Mais, au-delà de ces formations académiques de haut niveau, les moyens sont désormais orientés vers les formations de terrain. Il s’agit de favoriser le retour de qualifications spécialisées sur les métiers identifiés en tension au travers du développement des aides dédiées, notamment à l’apprentissage, et ce, en vue de mobiliser les ressources d’un appareil de formation repositionnant l’entreprise au cœur des enjeux de notre "rééquipement".
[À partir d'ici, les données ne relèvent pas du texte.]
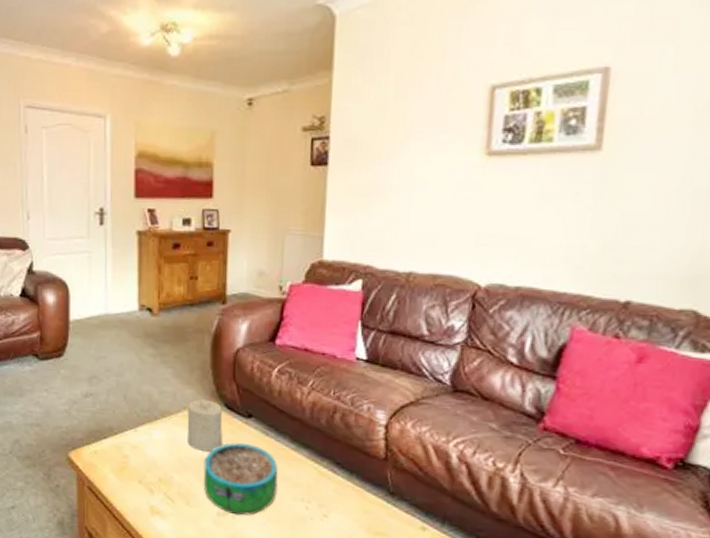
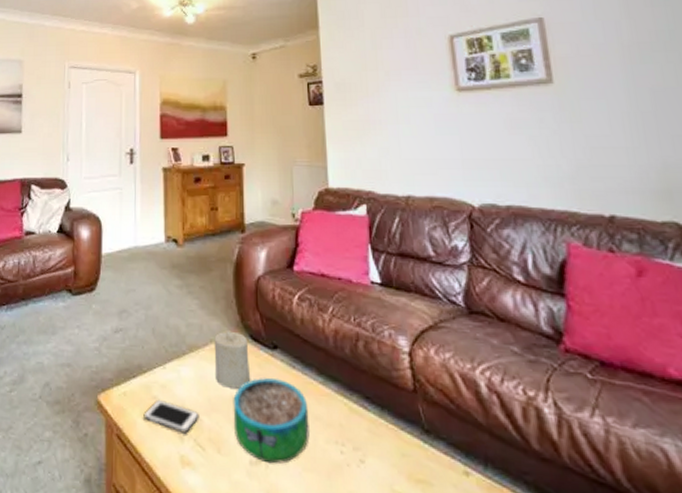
cell phone: none [114,458,170,488] -> present [143,399,199,434]

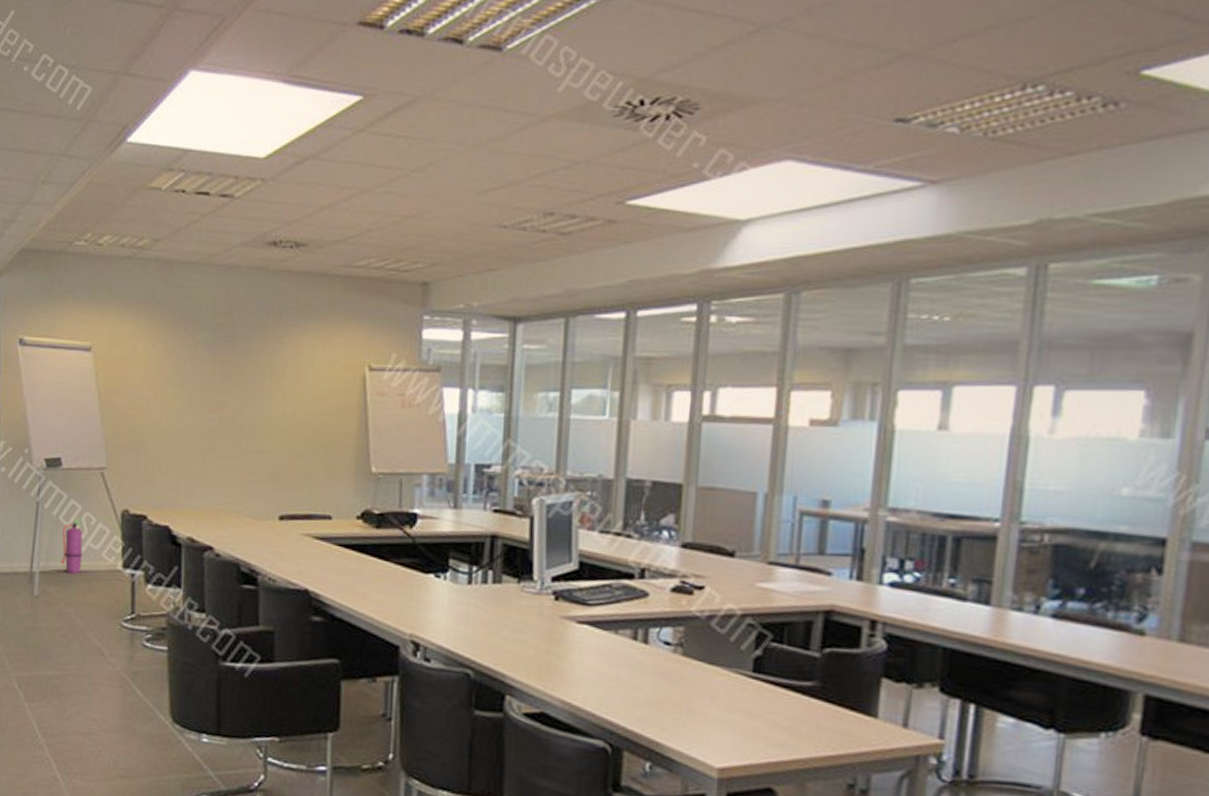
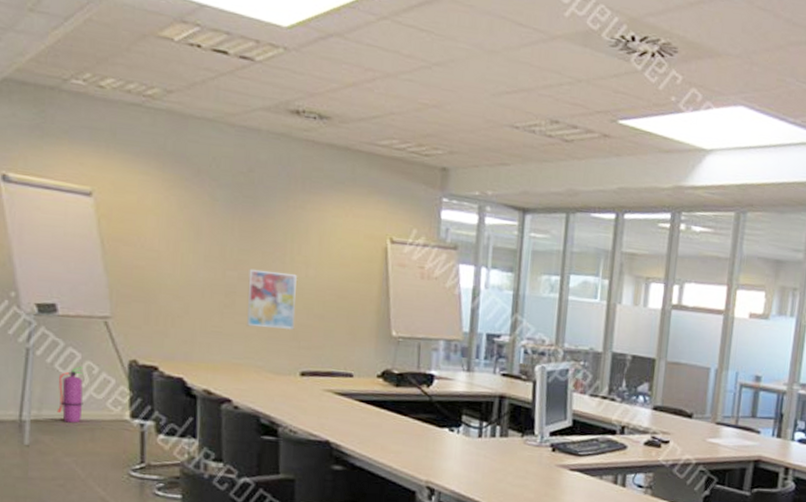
wall art: none [228,410,275,472] -> present [247,268,297,330]

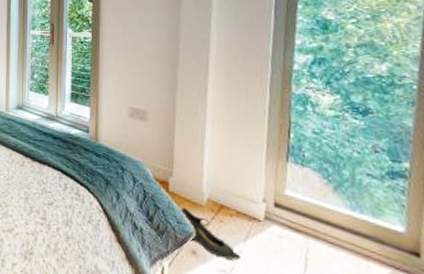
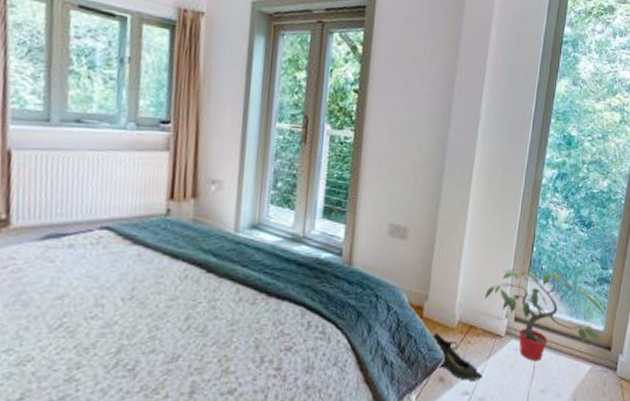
potted plant: none [235,153,406,253] -> present [485,268,606,361]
Au cœur de la stratégie, et au-delà des enjeux de restauration de notre autonomie stratégique, l’identification des secteurs d’avenir sur lesquels miser permettra de relever le défi de la légitimité de notre industrie toujours conditionnée par un taux élevé de prélèvements, un coût surenchéri de l’énergie et une faiblesse structurelle de barrières douanières à l’échelle de l’Europe… autant de facteurs interrogeant continuellement les avantages comparatifs de la France et de l’Union européenne lors des processus de choix d’investissement, notamment vis-à-vis des Etats-Unis et de la Chine, eux même prompts à soutenir leurs industries dans un contexte de facilité énergétique améliorée.
Si notre pays sait désormais se montrer attractif, à sa mesure, multipliant les signes tangibles auprès des opérateurs industriels en dynamique de croissance, la question des orientations stratégiques reste en suspens. Elle est cependant à même de structurer une trajectoire autour de secteurs prometteurs offrant une perspective de maintien d’un avantage technologique.
Les secteurs qui concentrent les investissements les plus conséquents en 2023 sont, sans surprise, ceux de l’énergie, de la santé, ou encore de l’environnement, de la production et du traitement de l’eau et du recyclage, donnant ainsi le ton pour les années à venir. A ces derniers, il convient également d’ajouter les dynamiques observées autour de l’automobile désormais résolument orientée vers l’électrification, l’aéronautique et du spatial, de la robotique, de la cybersécurité et, de façon plus conjoncturelle, le domaine de l’armement et de l’équipement militaire, particulièrement sensible à la commande publique.
Ce sont autant de terrains de prédilection dont notre capacité à les investir et y prospérer repose tout à la fois sur la maîtrise des technologies mises en œuvre que sur la soutenabilité des niveaux de marges par les marchés.
Raisonner à l’échelle de la filière semble le meilleur choix, afin de concevoir un développement équilibré entre les acteurs de la chaîne de valeur, tant les projets d’implantation industrielle sont dépendants de leur écosystème, de leurs ressources (le sujet de l’eau devient à son tour critique) et des infrastructures présentes sur nos territoires.
Le pari de l’industrie est un multiple pour lequel se combinent les sujets d’attractivité, de compétence et d’environnement physique et de marché.